En estas funciones estuvo hasta que en el 2002 se incorporó como operario de vectores. Cada jornada, pedalea más de diez kilómetros hasta 100 y Ojo de Agua, sitio ubicado en la periferia del Cotorro. Allí le corresponde inspeccionar almacenes, fábricas, granjas y el caserío existente. Le gusta revisar con detenimiento, pues un descuido puede permitir que el mosquito Aedes aegypti se reproduzca y cause graves enfermedades.
Señala que durante el primer brote de la Covid-19 estuvo separado del trabajo durante cinco meses: “soy vulnerable, padezco de diabetes e hipertensión. Ya me reincorporé, pero soy muy cuidadoso, cumplo rigurosamente las normas de protección”.

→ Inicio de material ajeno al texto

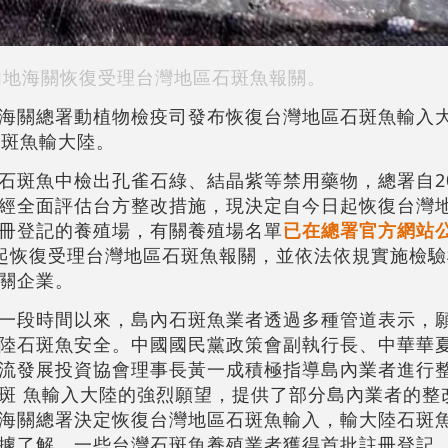
地海關恢復受理台灣地區石斑魚報關。
海關總署動植物檢疫司發布恢復台灣地區石斑魚輸入
石斑魚輸大陸。
斑魚中檢出孔雀石綠、結晶紫等禁用藥物，總署自202
經全面評估台方整改措施，現決定自今日起恢復台灣
冊登記的養殖場，有關養殖場名單
已在總署官方網站
2日起恢復受理台灣地區石斑魚報關，並依法依規實施檢
關企業。
一段時間以來，島內石斑魚業者透過多種管道表示，
陸石斑魚安全。中國國民黨政策會副執行長、中華華
流發展投資協會理事長黃一成積極指導島內業者進行
斑 魚輸入大陸的強烈願望，提供了部分島內業者的整
海關總署決定恢復台灣地區石斑魚輸入，輸大陸石斑
據了解，一些台灣石斑魚養殖業者獲得首批註冊登記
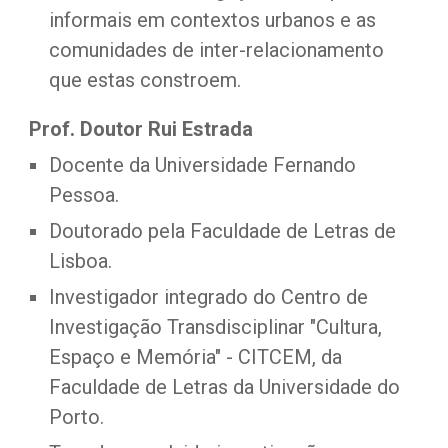
informais em contextos urbanos e as 
comunidades de inter-relacionamento 
que estas constroem.
Prof. Doutor Rui Estrada
Docente da Universidade Fernando 
Pessoa.
Doutorado pela Faculdade de Letras de 
Lisboa.
Investigador integrado do Centro de 
Investigação Transdisciplinar "Cultura, 
Espaço e Memória" - CITCEM, da 
Faculdade de Letras da Universidade do 
Porto.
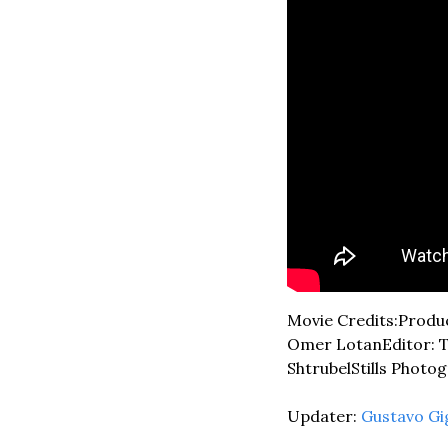
Movie Credits:
Produc
Omer Lotan
Editor: 
Shtrubel
Stills Photo
Updater: 
Gustavo Gi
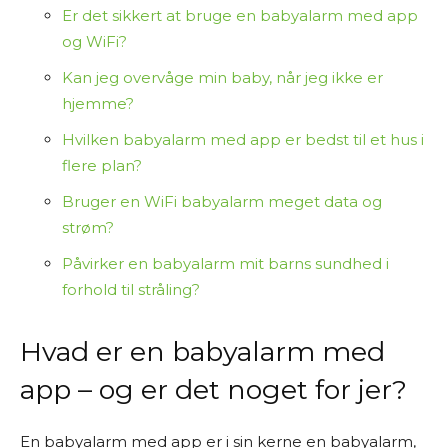
Er det sikkert at bruge en babyalarm med app
og WiFi?
Kan jeg overvåge min baby, når jeg ikke er
hjemme?
Hvilken babyalarm med app er bedst til et hus i
flere plan?
Bruger en WiFi babyalarm meget data og
strøm?
Påvirker en babyalarm mit barns sundhed i
forhold til stråling?
Hvad er en babyalarm med
app – og er det noget for jer?
En babyalarm med app er i sin kerne en babyalarm,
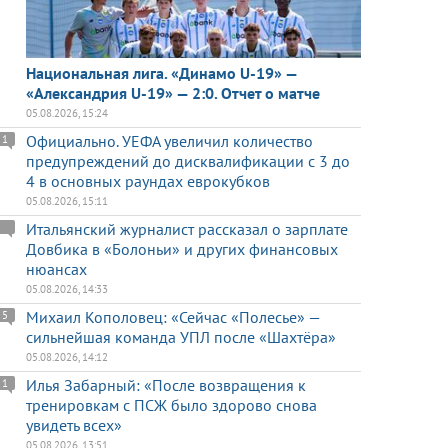
Национальная лига. «Динамо U-19» —
«Александрия U-19» — 2:0. Отчет о матче
05.08.2026, 15:24
Официально. УЕФА увеличил количество
1
предупреждений до дисквалификации с 3 до
4 в основных раундах еврокубков
05.08.2026, 15:11
Итальянский журналист рассказал о зарплате
Довбика в «Болоньи» и других финансовых
нюансах
05.08.2026, 14:33
Михаил Кополовец: «Сейчас «Полесье» —
5
сильнейшая команда УПЛ после «Шахтёра»
05.08.2026, 14:12
Илья Забарный: «После возвращения к
1
тренировкам с ПСЖ было здорово снова
увидеть всех»
05.08.2026, 13:51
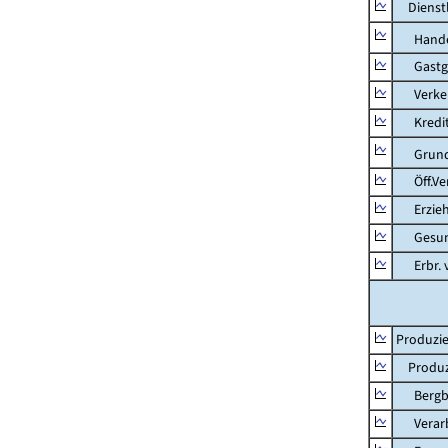
Dienstl
Hande
Gastg
Verkehr
Kredit-
Grunds
Öff.Verw
Erziehu
Gesundhe
Erbr. v.
Produzie
Produzi
Bergbau
Verarb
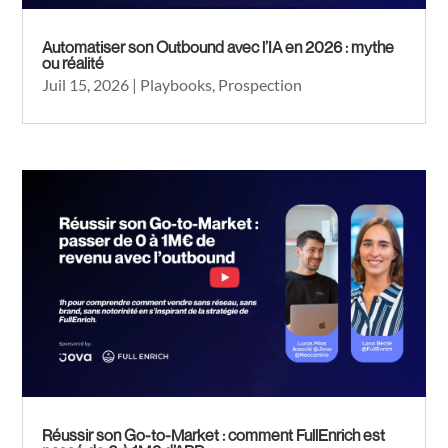
Automatiser son Outbound avec l’IA en 2026 : mythe
ou réalité
Juil 15, 2026
|
Playbooks
,
Prospection
Réussir son Go-to-Market : comment FullEnrich est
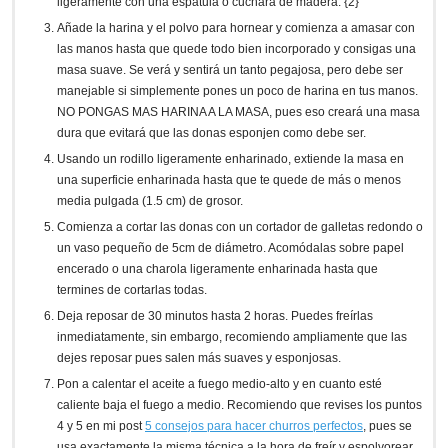
ligeramente con una espátula o cuchara de madera. {2}
Añade la harina y el polvo para hornear y comienza a amasar con
las manos hasta que quede todo bien incorporado y consigas una
masa suave. Se verá y sentirá un tanto pegajosa, pero debe ser
manejable si simplemente pones un poco de harina en tus manos.
NO PONGAS MAS HARINA A LA MASA, pues eso creará una masa
dura que evitará que las donas esponjen como debe ser.
Usando un rodillo ligeramente enharinado, extiende la masa en
una superficie enharinada hasta que te quede de más o menos
media pulgada (1.5 cm) de grosor.
Comienza a cortar las donas con un cortador de galletas redondo o
un vaso pequeño de 5cm de diámetro. Acomódalas sobre papel
encerado o una charola ligeramente enharinada hasta que
termines de cortarlas todas.
Deja reposar de 30 minutos hasta 2 horas. Puedes freírlas
inmediatamente, sin embargo, recomiendo ampliamente que las
dejes reposar pues salen más suaves y esponjosas.
Pon a calentar el aceite a fuego medio-alto y en cuanto esté
caliente baja el fuego a medio. Recomiendo que revises los puntos
4 y 5 en mi post
5 consejos para hacer churros perfectos
, pues se
usa exactamente la misma técnica a la hora de freír y espolvorear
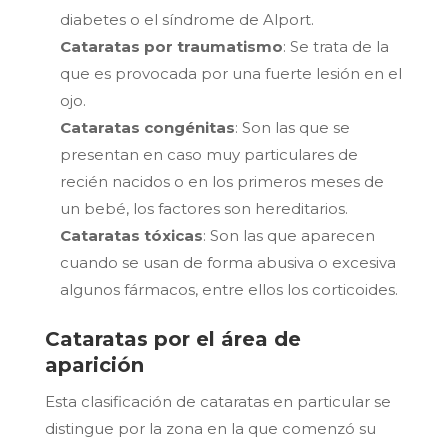
diabetes o el síndrome de Alport.
Cataratas por traumatismo
: Se trata de la
que es provocada por una fuerte lesión en el
ojo.
Cataratas congénitas
: Son las que se
presentan en caso muy particulares de
recién nacidos o en los primeros meses de
un bebé, los factores son hereditarios.
Cataratas tóxicas
: Son las que aparecen
cuando se usan de forma abusiva o excesiva
algunos fármacos, entre ellos los corticoides.
Cataratas por el área de
aparición
Esta clasificación de cataratas en particular se
distingue por la zona en la que comenzó su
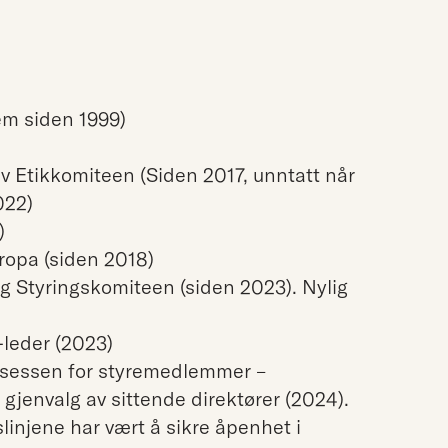
m siden 1999)
 Etikkomiteen (Siden 2017, unntatt når
022)
)
ropa (siden 2018)
g Styringskomiteen (siden 2023). Nylig
-leder (2023)
osessen for styremedlemmer –
gjenvalg av sittende direktører (2024).
injene har vært å sikre åpenhet i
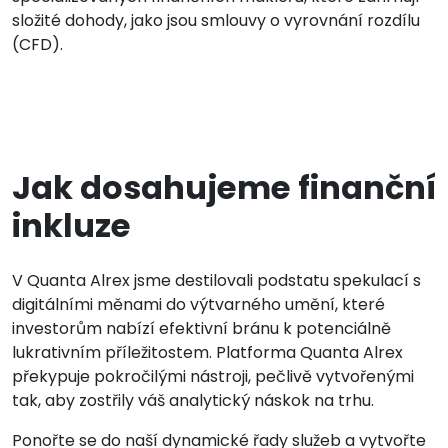
složité dohody, jako jsou smlouvy o vyrovnání rozdílu
(CFD).
Jak dosahujeme finanční
inkluze
V Quanta Alrex jsme destilovali podstatu spekulací s
digitálními měnami do výtvarného umění, které
investorům nabízí efektivní bránu k potenciálně
lukrativním příležitostem. Platforma Quanta Alrex
překypuje pokročilými nástroji, pečlivě vytvořenými
tak, aby zostřily váš analytický náskok na trhu.
Ponořte se do naší dynamické řady služeb a vytvořte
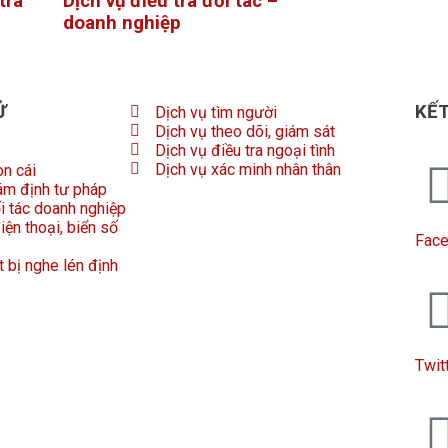
tra
Dịch vụ điều tra đối tác –
doanh nghiệp
Ử
KẾT
Dịch vụ tìm người
Dịch vụ theo dõi, giám sát
Dịch vụ điều tra ngoại tình
Dịch vụ xác minh nhân thân
on cái
ám định tư pháp
ối tác doanh nghiệp
iện thoại, biển số
Fac
t bị nghe lén định
Twit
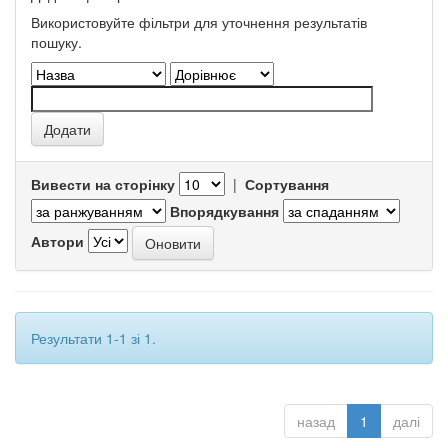
Використовуйте фільтри для уточнення результатів
пошуку.
Вивести на сторінку
|
Сортування
Впорядкування
Автори
Результати 1-1 зі 1.
назад
1
далі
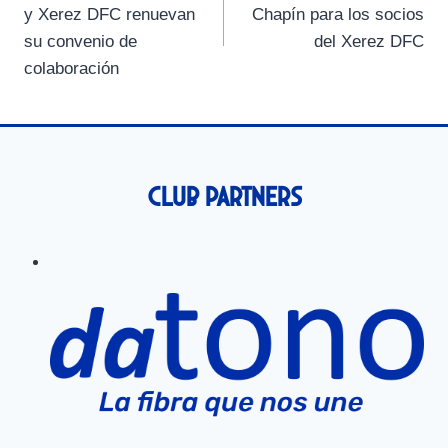
de
r
r
r
r
r
r
y Xerez DFC renuevan
Chapín para los socios
e
e
e
e
e
)
entradas
su convenio de
del Xerez DFC
n
n
n
n
n
colaboración
Club Partners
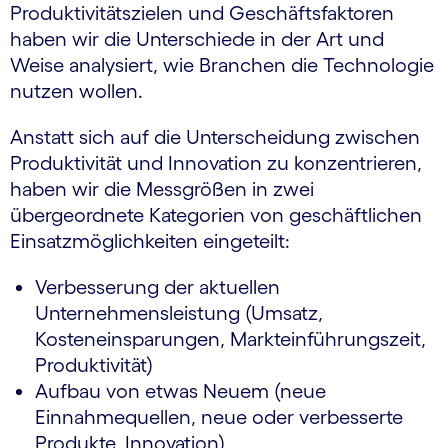
Produktivitätszielen und Geschäftsfaktoren
haben wir die Unterschiede in der Art und
Weise analysiert, wie Branchen die Technologie
nutzen wollen.
Anstatt sich auf die Unterscheidung zwischen
Produktivität und Innovation zu konzentrieren,
haben wir die Messgrößen in zwei
übergeordnete Kategorien von geschäftlichen
Einsatzmöglichkeiten eingeteilt:
Verbesserung der aktuellen
Unternehmensleistung (Umsatz,
Kosteneinsparungen, Markteinführungszeit,
Produktivität)
Aufbau von etwas Neuem (neue
Einnahmequellen, neue oder verbesserte
Produkte, Innovation)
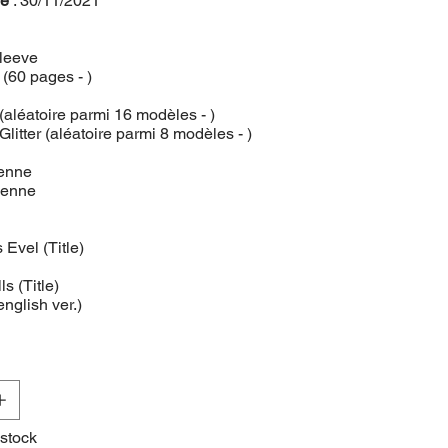
le
: 30/11/2021
leeve
(60 pages - )
(aléatoire parmi 16 modèles - )
Glitter (aléatoire parmi 8 modèles - )
enne
éenne
 Evel (Title)
ls (Title)
nglish ver.)
 stock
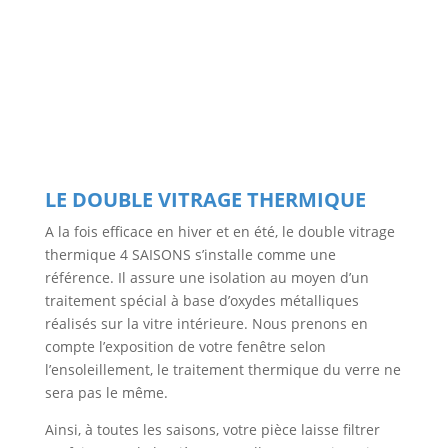
LE DOUBLE VITRAGE THERMIQUE
A la fois efficace en hiver et en été, le double vitrage
thermique 4 SAISONS s’installe comme une
référence. Il assure une isolation au moyen d’un
traitement spécial à base d’oxydes métalliques
réalisés sur la vitre intérieure. Nous prenons en
compte l’exposition de votre fenêtre selon
l’ensoleillement, le traitement thermique du verre ne
sera pas le même.
Ainsi, à toutes les saisons, votre pièce laisse filtrer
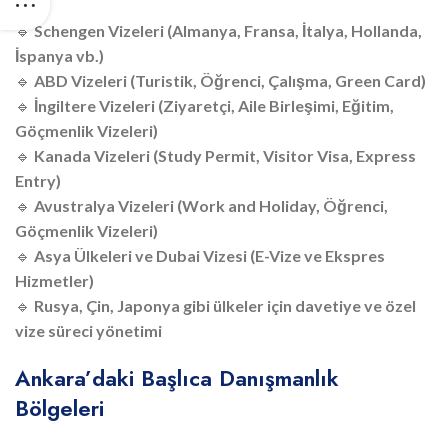
🔹
Schengen Vizeleri (Almanya, Fransa, İtalya, Hollanda,
İspanya vb.)
🔹
ABD Vizeleri (Turistik, Öğrenci, Çalışma, Green Card)
🔹
İngiltere Vizeleri (Ziyaretçi, Aile Birleşimi, Eğitim,
Göçmenlik Vizeleri)
🔹
Kanada Vizeleri (Study Permit, Visitor Visa, Express
Entry)
🔹
Avustralya Vizeleri (Work and Holiday, Öğrenci,
Göçmenlik Vizeleri)
🔹
Asya Ülkeleri ve Dubai Vizesi (E-Vize ve Ekspres
Hizmetler)
🔹
Rusya, Çin, Japonya gibi ülkeler için davetiye ve özel
vize süreci yönetimi
Ankara’daki Başlıca Danışmanlık
Bölgeleri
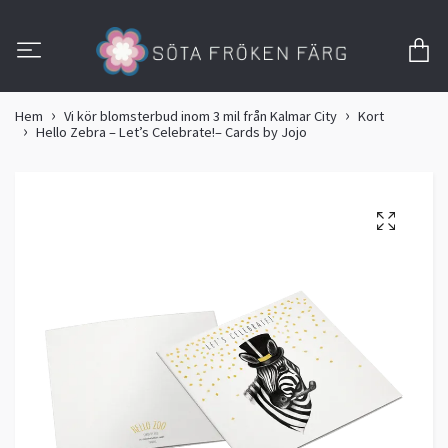
Hem
Vi kör blomsterbud inom 3 mil från Kalmar City
Kort
Hello Zebra – Let’s Celebrate!– Cards by Jojo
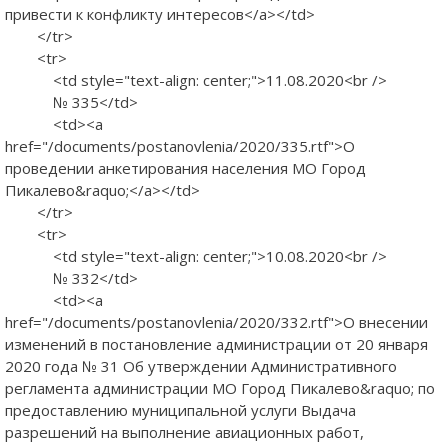
привести к конфликту интересов</a></td>
</tr>
<tr>
<td style="text-align: center;">11.08.2020<br />
№ 335</td>
<td><a
href="/documents/postanovlenia/2020/335.rtf">О
проведении анкетирования населения МО Город
Пикалево&raquo;</a></td>
</tr>
<tr>
<td style="text-align: center;">10.08.2020<br />
№ 332</td>
<td><a
href="/documents/postanovlenia/2020/332.rtf">О внесении
изменений в постановление администрации от 20 января
2020 года № 31 Об утверждении Административного
регламента администрации МО Город Пикалево&raquo; по
предоставлению муниципальной услуги Выдача
разрешений на выполнение авиационных работ,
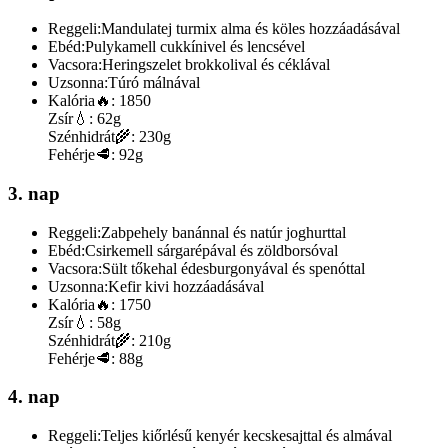
Reggeli:
Mandulatej turmix alma és köles hozzáadásával
Ebéd:
Pulykamell cukkínivel és lencsével
Vacsora:
Heringszelet brokkolival és céklával
Uzsonna:
Túró málnával
Kalória
🔥:
1850
Zsír
💧:
62g
Szénhidrát
🌾:
230g
Fehérje
🥩:
92g
3. nap
Reggeli:
Zabpehely banánnal és natúr joghurttal
Ebéd:
Csirkemell sárgarépával és zöldborsóval
Vacsora:
Sült tőkehal édesburgonyával és spenóttal
Uzsonna:
Kefir kivi hozzáadásával
Kalória
🔥:
1750
Zsír
💧:
58g
Szénhidrát
🌾:
210g
Fehérje
🥩:
88g
4. nap
Reggeli:
Teljes kiőrlésű kenyér kecskesajttal és almával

Luego de una experiencia familiar difícil en relación con el nuevo coronavirus, sabe que ninguna medida es extrema. “Voy a la casa de mi hija Massiel para saber de ella y de mis dos nietos y no subo, desde afuera pregunto cómo están. Al principio, mi hija no lo entendía, pero le digo que es por el bien de ellos, a veces estoy en lugares complejos y hay que cuidar a la familia”.
Otra pasión
Los deseos de crear nunca han abandonado a Pedro. Ante la carencia de materiales para pintar y hacer sus esculturas, optó por el papel maché, más barata, aunque reconoce que, en la actualidad, es escasa la harina, uno de los componentes de esta antigua técnica. Rodeado de algunas de sus piezas, manifiesta que se inició de manera autodidacta. “Luego, Patricio, un compañero, empezó a enseñarme. Lo primero que hice fue una fuente con frutas y me gustó, así me fui apasionando. Durante los cinco meses que permanecí en la casa, debido a la Covid-19, realicé algunas obras. Patricio me habló de la posibilidad de participar en una exposición colectiva y creé la Bota con el hombre cactus, es la pieza que más me gusta. Aún no hemos podido efectuar la exhibición, pero confío en que la pandemia termine, y podamos seguir con los proyectos”.